US: Obama throws weight behind higher education
President Barack Obama pledged support to re-establish America as the global leader in higher education in his State of the Union address last week, reports The Huffington Post. The president decried higher education budget cuts, which have become all the more common as states try to balance their coffers. "Cutting the deficit by gutting our investments in innovation and education is like lightening an overloaded airplane by removing its engine," he said.
INDIA: Huge funding hike proposed to meet promises
The human resource development ministry is pitching for a near 100% hike in higher education funding under the 2011-12 union budget to meet a slew of promises it is running out of time to implement, writes Charu Sudan Kasturi for the Hindustan Times.
NETHERLANDS: Government firm on higher fees
Dutch Prime minister Mark Rutte has no plan to amend the government's decision to cut spending on higher education, he said after a recent cabinet meeting, reports Dutch News. "I am not going to give the impression that the plans will change dramatically," he is quoted as saying in the Telegraaf after a massive demonstration by students in The Hague.
BELARUS: Varsities fee hike defended as global trend
Universities in Belarus will be raising tuition fees in keeping with the global trend, reports Belarus News. The hike was announced by Education Minister Syarhey Maskevich in Minsk last Tuesday.
UK: Vice-chancellors' pay hike prompts row
More than 950 university staff, including all vice-chancellors, were paid more than the British prime minister, an 8% increase on the year before, write Tom Rowley and Graeme Paton for The Daily Telegraph.

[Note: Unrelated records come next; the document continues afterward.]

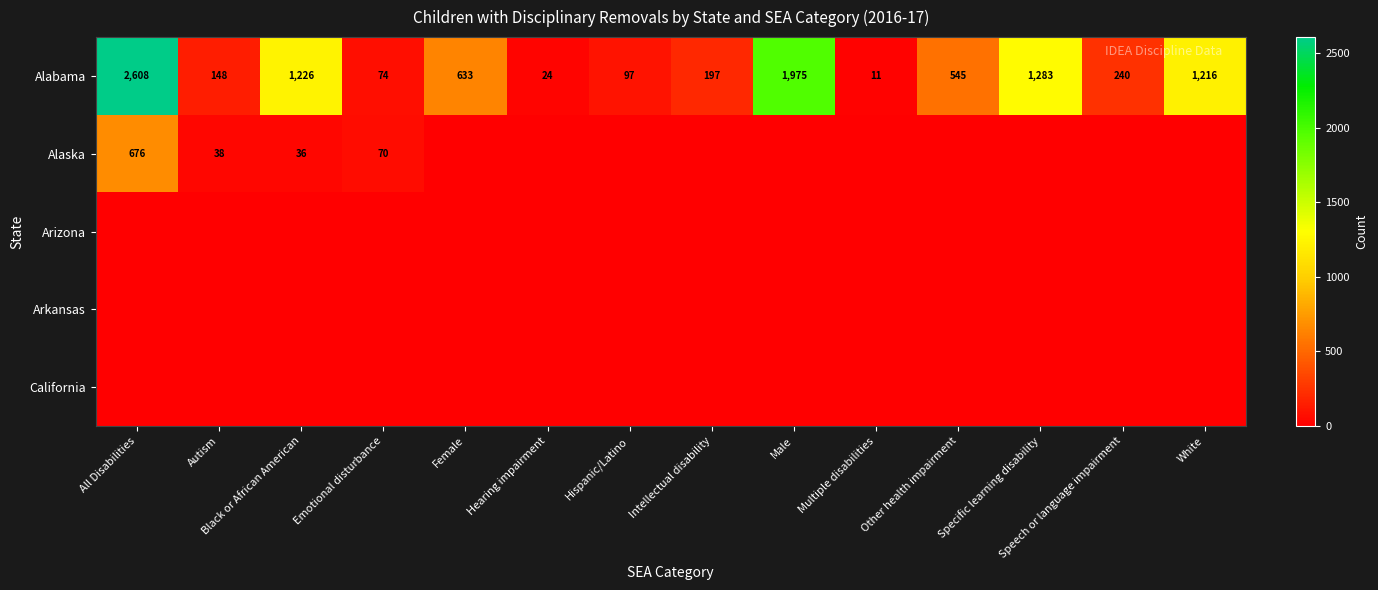

What is the spread (max minus min) of values at White?

1216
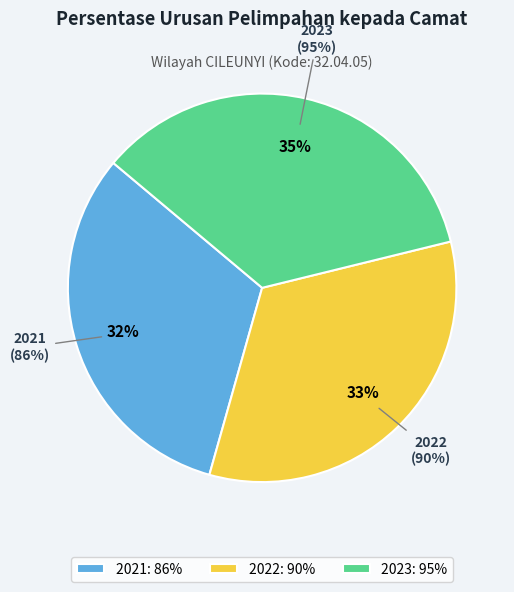

The 2023 (95%) slice represents 45% of the pie. True or false?

False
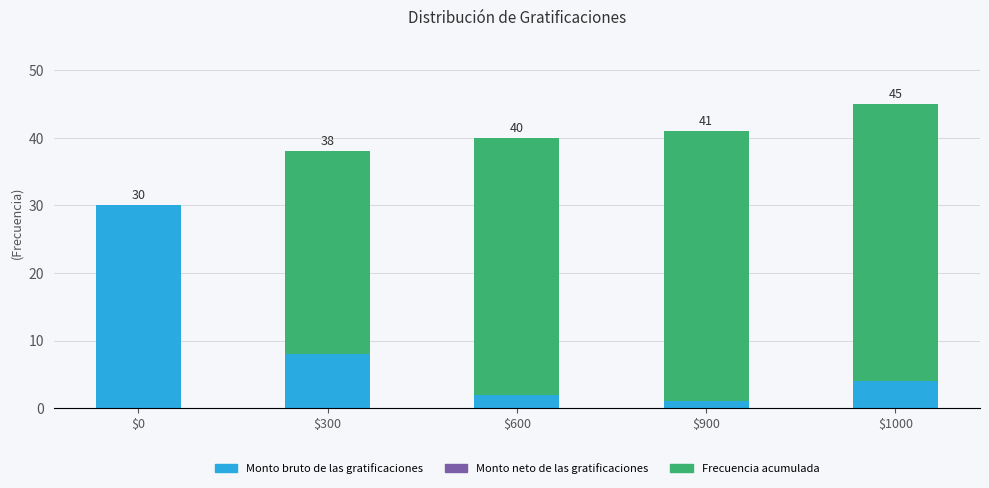

What is the total value across all series at $0?

30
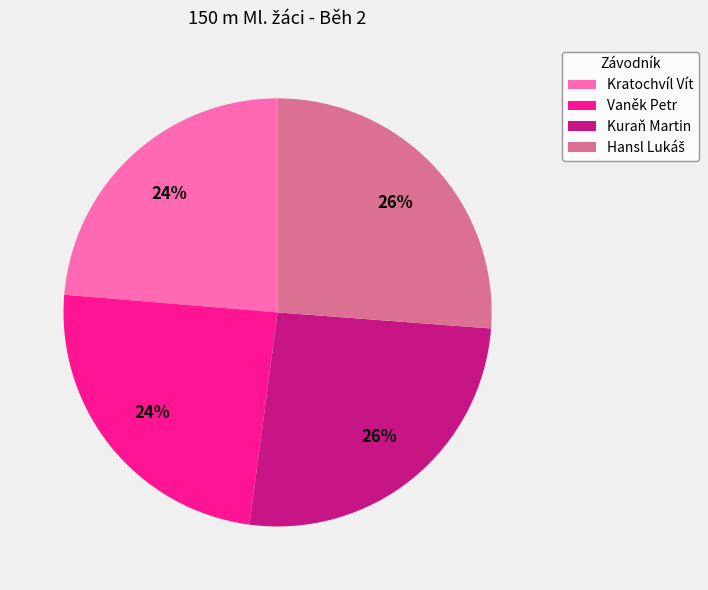

To the nearest percent, what percentage of the pie is Kuraň Martin?

26%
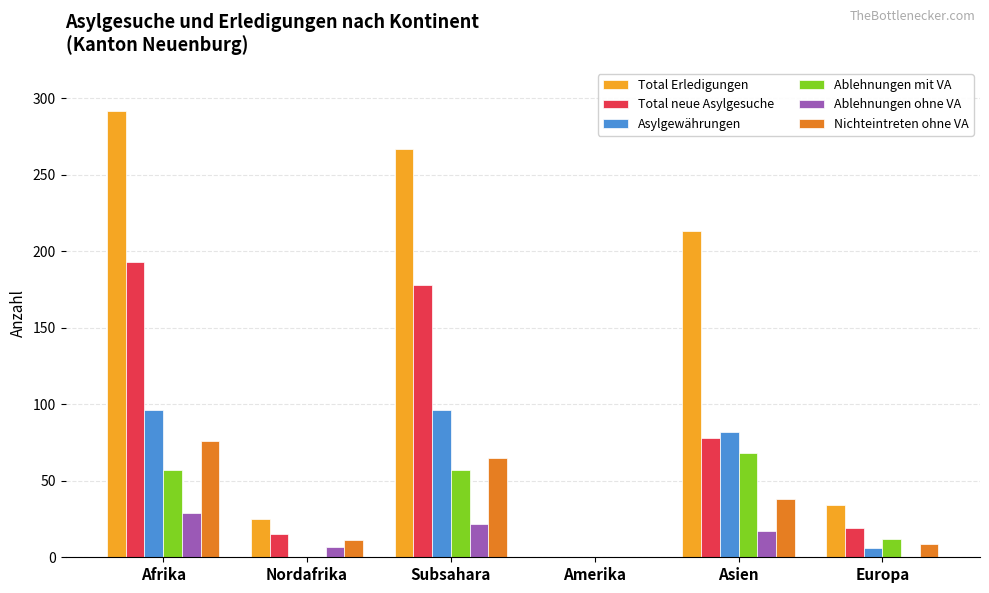

The Total Erledigungen series shows 292 at Afrika. True or false?

True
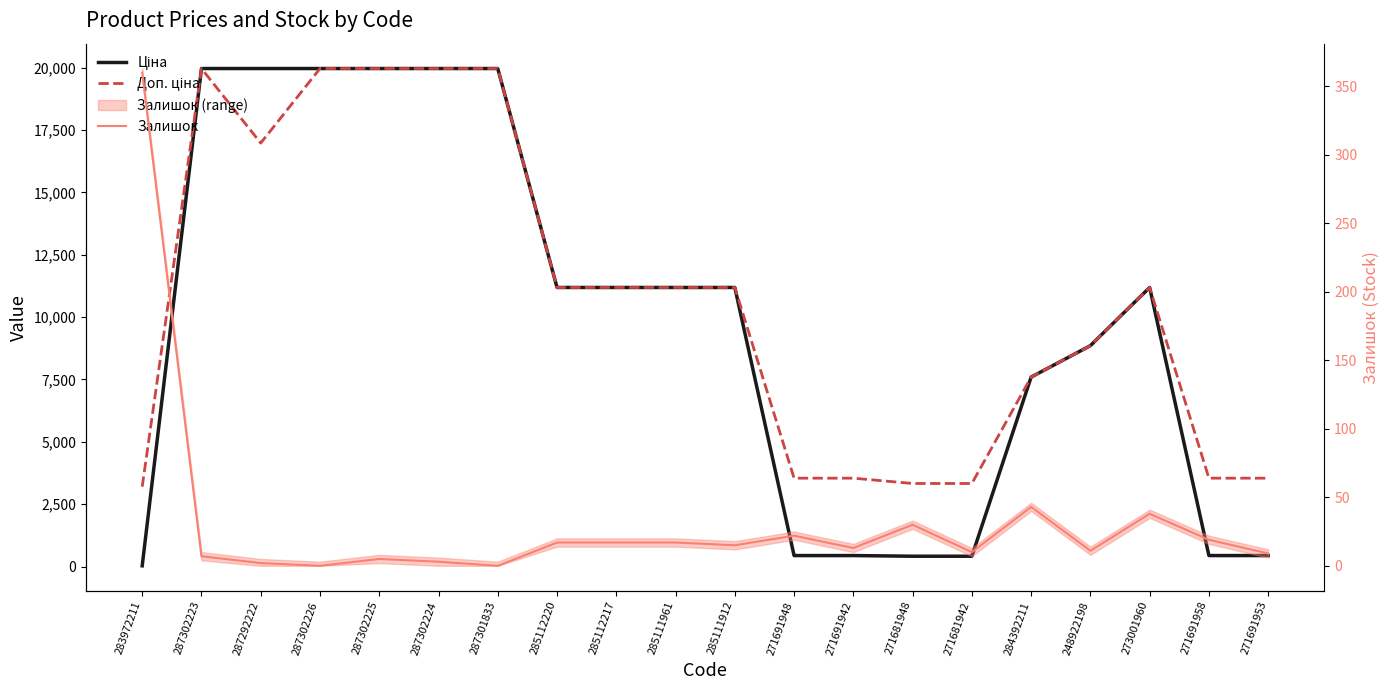

True or false: Доп. ціна and Ціна intersect in this chart.

False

EUROPE: EC moves to cut red tape for research funding
The European Commission has taken steps to simplify EU funding for research and innovation to cut costs and attract more participants, particularly small and medium-sized enterprises (SMEs), reports EurActiv.com.
PAKISTAN: Varsity tensions reflect intractable feuds
Last semester ended ominously on the campus of one of Pakistan's largest universities, with a flurry of clashes involving armed student organisations, a professors' strike against violence, cancelled exams and a lunchtime bombing, writes Karin Brulliard for The Washington Post.
MALAYSIA: Ministry calls for student parliaments
If the new academic calendar indicated that 2011 would be full of surprises, Higher Education Minister Datuk Seri Mohamed Khaled Nordin's New Year's address did little to change the notion. The minister's call for universities to establish students' parliaments highlighted the ministry's commitment to come good on last year's amendments to the Universities and University Colleges Act, writes Richard Lim for The Star.
IRELAND: Lecturers protest bid to scrap tenure
Over 200 university and institute of technology lecturers met in Dublin last Saturday to protest against the implementation of the Croke Park agreement in tertiary institutions. The group is seeking to protect the right of academics to permanency and tenure until retirement age. They said this "bedrock on which academic freedom rests" was under threat, reports The Irish Times.
UGANDA: Nation plots to reap from education export
As Uganda solidifies plans to become a regional education hub, the Uganda Exports Promotion Board (UEPB) has started discussions with 20 universities on how to package and market Uganda's higher education for export, writes David Mugabe for New Vision.
US: Tuition bargains fade at public universities
For bargain-hunting families, state colleges and universities supported by tax money have long been a haven from the high cost of private education. But tuition bargains are fading as the nation's public universities undergo a profound shift, accelerated by the recession. In most states, it is now tuition payments not state appropriations that cover most of the budget, writes Tamar Lewin for The New York Times.